DATA SHOWN START

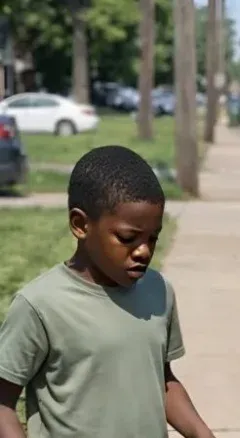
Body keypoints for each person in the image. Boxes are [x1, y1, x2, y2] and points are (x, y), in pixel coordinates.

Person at [0, 145, 215, 438]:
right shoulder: (40, 305)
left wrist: (203, 434)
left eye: (153, 238)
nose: (143, 250)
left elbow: (162, 381)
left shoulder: (158, 291)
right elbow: (3, 403)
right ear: (80, 225)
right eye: (128, 238)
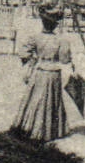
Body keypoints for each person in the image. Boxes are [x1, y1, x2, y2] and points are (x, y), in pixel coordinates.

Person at [12, 8, 77, 143]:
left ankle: (31, 126)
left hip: (40, 71)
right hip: (53, 73)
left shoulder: (36, 38)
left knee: (36, 99)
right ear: (55, 25)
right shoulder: (61, 40)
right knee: (51, 101)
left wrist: (33, 60)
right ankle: (50, 131)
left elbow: (23, 52)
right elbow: (65, 59)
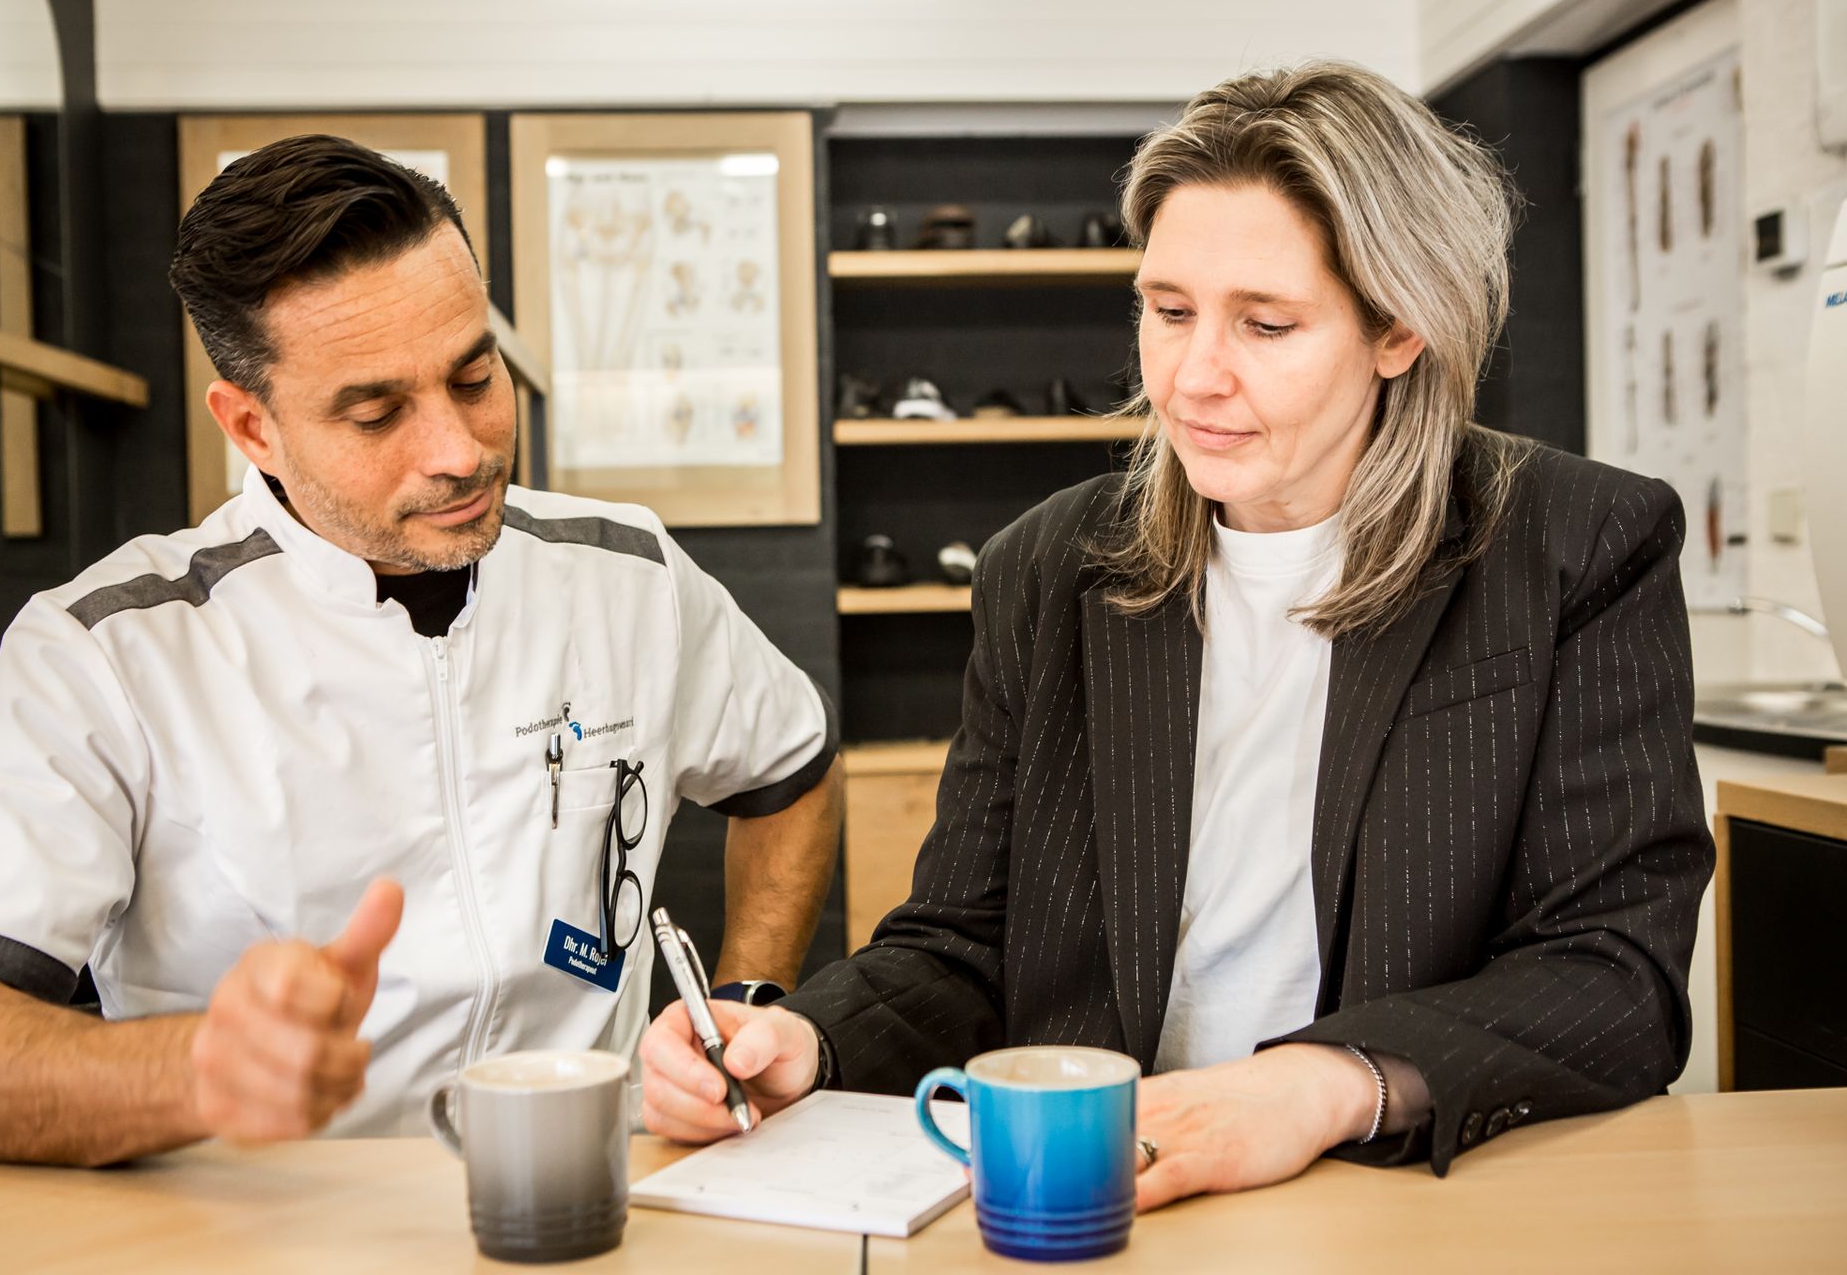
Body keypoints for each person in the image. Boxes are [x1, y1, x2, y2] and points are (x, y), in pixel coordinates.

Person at [639, 60, 1714, 1210]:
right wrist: (806, 1040)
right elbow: (960, 943)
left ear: (1401, 327)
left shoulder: (1577, 547)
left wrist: (1319, 1083)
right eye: (1167, 312)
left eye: (1266, 323)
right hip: (1107, 1193)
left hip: (1420, 1196)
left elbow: (1614, 976)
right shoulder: (1047, 572)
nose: (1194, 378)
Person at [0, 135, 843, 1165]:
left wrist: (743, 1002)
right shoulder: (105, 652)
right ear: (253, 427)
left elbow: (790, 772)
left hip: (596, 1196)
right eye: (376, 412)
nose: (461, 450)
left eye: (474, 373)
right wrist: (192, 1071)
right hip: (267, 1231)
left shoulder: (627, 573)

DATA SHOWN END

WHAT THE TASK REQUIRES: Would you print the line containing "right ear: (253, 427)" and every line after it up to the end of the listing above, exactly, and nothing else?

SOLUTION TO THIS TASK:
right ear: (253, 427)
left elbow: (790, 772)
left hip: (596, 1196)
right eye: (376, 412)
nose: (461, 450)
left eye: (474, 373)
right wrist: (192, 1071)
right hip: (267, 1231)
left shoulder: (627, 573)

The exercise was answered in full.